__What the task asks__
Copy out the records word for word, from the first line through the line containing "Η CBS συνδέει", including both of those lines.

__Dataset records__

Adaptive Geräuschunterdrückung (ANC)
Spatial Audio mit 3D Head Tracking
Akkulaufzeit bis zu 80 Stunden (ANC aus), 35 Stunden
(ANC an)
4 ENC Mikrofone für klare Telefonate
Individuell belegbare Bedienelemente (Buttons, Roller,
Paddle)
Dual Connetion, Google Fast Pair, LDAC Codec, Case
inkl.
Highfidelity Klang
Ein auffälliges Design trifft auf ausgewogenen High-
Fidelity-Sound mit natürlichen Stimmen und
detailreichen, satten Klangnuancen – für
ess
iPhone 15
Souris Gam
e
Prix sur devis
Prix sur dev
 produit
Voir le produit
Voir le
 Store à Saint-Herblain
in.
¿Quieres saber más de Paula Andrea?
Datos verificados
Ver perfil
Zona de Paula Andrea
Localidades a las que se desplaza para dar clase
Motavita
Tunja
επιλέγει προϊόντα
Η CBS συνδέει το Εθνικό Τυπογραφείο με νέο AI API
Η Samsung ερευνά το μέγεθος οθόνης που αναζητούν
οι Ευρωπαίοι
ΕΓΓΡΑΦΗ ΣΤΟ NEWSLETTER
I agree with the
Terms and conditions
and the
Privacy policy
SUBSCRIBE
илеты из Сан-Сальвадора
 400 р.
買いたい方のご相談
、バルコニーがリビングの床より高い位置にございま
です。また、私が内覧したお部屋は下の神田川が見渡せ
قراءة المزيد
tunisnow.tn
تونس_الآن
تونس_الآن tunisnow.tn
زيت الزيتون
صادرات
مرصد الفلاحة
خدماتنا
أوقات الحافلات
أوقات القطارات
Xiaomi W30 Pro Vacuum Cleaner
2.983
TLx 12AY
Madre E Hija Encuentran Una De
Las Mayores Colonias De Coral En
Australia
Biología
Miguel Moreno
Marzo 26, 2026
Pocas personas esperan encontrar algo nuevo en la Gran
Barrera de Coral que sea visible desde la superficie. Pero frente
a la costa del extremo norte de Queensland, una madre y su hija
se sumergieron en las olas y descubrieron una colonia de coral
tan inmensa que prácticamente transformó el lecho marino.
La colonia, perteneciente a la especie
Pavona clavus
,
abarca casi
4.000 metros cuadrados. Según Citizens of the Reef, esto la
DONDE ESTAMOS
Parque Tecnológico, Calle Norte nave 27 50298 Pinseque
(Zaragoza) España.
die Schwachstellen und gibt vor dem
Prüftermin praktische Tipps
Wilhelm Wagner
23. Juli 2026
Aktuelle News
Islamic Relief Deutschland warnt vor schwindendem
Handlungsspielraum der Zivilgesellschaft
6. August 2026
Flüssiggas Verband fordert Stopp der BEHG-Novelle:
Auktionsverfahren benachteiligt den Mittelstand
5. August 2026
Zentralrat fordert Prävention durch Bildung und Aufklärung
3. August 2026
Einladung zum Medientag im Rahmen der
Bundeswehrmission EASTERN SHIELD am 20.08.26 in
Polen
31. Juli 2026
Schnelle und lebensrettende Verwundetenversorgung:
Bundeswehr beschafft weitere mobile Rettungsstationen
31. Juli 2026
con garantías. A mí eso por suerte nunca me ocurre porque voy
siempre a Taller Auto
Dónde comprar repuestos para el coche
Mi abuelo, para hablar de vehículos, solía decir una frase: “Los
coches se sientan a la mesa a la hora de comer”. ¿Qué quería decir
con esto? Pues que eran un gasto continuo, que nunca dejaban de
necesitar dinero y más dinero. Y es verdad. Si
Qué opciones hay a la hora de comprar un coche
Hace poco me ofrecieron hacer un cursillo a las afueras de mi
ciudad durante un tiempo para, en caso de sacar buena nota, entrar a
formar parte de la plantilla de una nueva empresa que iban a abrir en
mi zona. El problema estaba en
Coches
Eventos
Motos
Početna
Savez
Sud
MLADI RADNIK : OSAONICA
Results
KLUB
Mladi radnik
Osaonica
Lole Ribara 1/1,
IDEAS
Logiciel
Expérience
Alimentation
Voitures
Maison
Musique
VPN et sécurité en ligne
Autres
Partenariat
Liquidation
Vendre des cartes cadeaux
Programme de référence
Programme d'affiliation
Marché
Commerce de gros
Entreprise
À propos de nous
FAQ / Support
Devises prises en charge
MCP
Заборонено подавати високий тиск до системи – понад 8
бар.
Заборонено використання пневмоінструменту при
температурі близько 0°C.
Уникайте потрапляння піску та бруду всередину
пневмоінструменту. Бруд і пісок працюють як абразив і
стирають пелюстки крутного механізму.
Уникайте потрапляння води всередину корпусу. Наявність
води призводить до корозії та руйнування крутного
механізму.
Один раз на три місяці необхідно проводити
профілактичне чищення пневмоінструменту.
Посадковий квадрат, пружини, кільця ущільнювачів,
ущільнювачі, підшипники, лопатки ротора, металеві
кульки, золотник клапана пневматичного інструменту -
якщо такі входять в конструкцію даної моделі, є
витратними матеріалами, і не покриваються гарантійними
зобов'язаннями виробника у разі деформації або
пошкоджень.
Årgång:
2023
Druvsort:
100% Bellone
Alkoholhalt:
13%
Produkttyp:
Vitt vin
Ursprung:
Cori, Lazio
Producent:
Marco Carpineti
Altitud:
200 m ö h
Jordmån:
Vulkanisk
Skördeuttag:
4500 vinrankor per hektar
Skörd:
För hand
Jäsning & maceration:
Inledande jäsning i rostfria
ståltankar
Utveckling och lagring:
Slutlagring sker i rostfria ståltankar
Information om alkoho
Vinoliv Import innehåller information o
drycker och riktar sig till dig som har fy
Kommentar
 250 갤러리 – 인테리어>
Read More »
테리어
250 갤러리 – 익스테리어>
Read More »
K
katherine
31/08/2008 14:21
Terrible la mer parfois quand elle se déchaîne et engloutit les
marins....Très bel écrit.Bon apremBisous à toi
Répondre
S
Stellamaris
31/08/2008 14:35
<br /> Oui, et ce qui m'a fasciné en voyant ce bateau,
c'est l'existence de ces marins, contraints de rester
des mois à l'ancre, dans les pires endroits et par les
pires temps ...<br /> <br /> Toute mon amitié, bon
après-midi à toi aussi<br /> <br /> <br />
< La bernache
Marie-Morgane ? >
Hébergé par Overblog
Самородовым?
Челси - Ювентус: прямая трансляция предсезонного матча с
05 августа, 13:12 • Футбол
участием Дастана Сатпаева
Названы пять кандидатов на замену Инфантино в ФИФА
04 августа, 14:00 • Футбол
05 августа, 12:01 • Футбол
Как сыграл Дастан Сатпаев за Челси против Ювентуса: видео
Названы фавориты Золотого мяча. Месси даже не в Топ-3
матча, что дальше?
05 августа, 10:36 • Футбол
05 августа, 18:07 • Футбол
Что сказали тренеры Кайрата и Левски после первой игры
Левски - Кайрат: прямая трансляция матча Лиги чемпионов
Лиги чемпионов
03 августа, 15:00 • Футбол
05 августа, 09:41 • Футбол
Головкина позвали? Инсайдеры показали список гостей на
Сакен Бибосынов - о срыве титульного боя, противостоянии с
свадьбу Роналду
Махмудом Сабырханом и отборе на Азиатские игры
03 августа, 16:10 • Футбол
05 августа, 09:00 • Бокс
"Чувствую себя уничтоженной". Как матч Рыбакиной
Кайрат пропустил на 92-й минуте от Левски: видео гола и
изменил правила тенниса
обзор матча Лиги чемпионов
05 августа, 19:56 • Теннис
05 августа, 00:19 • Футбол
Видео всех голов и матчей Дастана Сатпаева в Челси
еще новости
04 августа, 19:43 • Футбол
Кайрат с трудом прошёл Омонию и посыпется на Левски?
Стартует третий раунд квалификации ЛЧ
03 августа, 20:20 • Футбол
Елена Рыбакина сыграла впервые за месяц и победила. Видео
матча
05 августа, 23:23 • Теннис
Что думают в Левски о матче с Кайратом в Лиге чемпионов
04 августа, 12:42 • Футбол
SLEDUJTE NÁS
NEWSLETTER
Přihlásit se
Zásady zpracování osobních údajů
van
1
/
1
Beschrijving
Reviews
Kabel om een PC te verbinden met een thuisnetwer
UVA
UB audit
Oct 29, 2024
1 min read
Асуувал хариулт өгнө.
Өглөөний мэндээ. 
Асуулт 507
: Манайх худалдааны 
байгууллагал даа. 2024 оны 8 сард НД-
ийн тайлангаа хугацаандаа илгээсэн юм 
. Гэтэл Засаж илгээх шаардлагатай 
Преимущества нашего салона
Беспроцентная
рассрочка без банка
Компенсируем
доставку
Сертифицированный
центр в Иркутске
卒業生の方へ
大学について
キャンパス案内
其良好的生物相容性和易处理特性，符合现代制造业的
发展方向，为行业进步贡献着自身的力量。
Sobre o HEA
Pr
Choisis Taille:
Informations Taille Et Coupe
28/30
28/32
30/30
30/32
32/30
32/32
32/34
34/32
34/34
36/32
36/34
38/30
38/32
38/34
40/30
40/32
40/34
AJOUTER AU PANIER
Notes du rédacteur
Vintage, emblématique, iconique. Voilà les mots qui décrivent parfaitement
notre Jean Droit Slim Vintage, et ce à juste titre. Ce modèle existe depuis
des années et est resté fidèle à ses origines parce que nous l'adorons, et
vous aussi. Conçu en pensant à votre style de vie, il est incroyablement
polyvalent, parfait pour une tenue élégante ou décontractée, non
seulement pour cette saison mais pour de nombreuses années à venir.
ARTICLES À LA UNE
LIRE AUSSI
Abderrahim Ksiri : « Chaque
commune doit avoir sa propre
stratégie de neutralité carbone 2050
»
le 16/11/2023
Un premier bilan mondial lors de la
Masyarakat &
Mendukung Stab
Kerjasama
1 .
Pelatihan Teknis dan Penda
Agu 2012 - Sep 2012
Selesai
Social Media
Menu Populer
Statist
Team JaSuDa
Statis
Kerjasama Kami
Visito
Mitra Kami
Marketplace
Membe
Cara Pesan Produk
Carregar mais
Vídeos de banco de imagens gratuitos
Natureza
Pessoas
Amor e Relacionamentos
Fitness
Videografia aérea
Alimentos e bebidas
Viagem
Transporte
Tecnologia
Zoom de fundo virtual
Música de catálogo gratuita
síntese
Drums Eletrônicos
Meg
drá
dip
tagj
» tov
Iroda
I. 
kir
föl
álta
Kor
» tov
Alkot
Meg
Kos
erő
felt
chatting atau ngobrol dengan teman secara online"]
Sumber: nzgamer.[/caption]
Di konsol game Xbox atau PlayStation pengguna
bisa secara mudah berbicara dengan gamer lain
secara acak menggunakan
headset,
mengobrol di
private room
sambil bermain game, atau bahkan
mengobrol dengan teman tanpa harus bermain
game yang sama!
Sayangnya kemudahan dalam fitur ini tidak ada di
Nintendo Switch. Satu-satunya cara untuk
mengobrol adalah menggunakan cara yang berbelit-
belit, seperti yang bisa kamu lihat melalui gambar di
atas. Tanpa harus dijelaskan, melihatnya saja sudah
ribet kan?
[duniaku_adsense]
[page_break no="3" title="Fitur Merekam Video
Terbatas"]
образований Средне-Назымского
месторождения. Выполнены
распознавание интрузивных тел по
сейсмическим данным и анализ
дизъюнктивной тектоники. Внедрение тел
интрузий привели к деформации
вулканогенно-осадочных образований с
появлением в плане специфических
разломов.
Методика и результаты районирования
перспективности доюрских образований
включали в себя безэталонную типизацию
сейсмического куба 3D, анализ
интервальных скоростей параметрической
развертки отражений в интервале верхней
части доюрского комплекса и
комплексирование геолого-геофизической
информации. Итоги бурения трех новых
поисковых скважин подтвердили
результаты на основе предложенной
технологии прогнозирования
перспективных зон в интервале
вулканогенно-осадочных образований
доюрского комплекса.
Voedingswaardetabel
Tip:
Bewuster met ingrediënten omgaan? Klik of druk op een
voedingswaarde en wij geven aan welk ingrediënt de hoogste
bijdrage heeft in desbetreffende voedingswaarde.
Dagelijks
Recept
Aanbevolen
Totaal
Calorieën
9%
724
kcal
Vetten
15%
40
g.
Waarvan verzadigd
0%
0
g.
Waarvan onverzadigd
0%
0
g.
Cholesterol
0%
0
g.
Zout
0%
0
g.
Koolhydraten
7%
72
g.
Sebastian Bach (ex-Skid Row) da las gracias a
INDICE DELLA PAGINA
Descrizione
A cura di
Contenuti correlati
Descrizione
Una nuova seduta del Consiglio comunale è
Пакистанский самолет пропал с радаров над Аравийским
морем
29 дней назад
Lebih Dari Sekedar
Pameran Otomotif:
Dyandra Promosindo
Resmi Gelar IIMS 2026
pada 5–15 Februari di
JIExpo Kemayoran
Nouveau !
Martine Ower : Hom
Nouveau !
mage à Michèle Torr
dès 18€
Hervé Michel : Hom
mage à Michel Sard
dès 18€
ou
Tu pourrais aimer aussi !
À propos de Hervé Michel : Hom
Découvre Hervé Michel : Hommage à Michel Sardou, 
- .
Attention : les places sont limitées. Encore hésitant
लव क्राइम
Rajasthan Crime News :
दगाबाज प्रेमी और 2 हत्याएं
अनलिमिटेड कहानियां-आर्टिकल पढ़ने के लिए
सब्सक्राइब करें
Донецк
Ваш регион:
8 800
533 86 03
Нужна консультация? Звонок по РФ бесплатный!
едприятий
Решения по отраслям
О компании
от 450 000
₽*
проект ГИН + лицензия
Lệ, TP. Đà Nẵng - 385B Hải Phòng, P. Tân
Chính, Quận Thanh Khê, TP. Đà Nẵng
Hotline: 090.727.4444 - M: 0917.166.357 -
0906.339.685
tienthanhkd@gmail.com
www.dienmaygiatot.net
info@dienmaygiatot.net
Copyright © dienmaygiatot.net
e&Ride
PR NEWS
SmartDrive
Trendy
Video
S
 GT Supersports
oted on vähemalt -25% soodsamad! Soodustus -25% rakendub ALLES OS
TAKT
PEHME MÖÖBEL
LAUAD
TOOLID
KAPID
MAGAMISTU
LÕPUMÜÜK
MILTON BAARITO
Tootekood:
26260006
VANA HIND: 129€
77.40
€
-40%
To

__Completed exercise__
Adaptive Geräuschunterdrückung (ANC)
Spatial Audio mit 3D Head Tracking
Akkulaufzeit bis zu 80 Stunden (ANC aus), 35 Stunden
(ANC an)
4 ENC Mikrofone für klare Telefonate
Individuell belegbare Bedienelemente (Buttons, Roller,
Paddle)
Dual Connetion, Google Fast Pair, LDAC Codec, Case
inkl.
Highfidelity Klang
Ein auffälliges Design trifft auf ausgewogenen High-
Fidelity-Sound mit natürlichen Stimmen und
detailreichen, satten Klangnuancen – für
ess
iPhone 15
Souris Gam
e
Prix sur devis
Prix sur dev
 produit
Voir le produit
Voir le
 Store à Saint-Herblain
in.
¿Quieres saber más de Paula Andrea?
Datos verificados
Ver perfil
Zona de Paula Andrea
Localidades a las que se desplaza para dar clase
Motavita
Tunja
επιλέγει προϊόντα
Η CBS συνδέει το Εθνικό Τυπογραφείο με νέο AI API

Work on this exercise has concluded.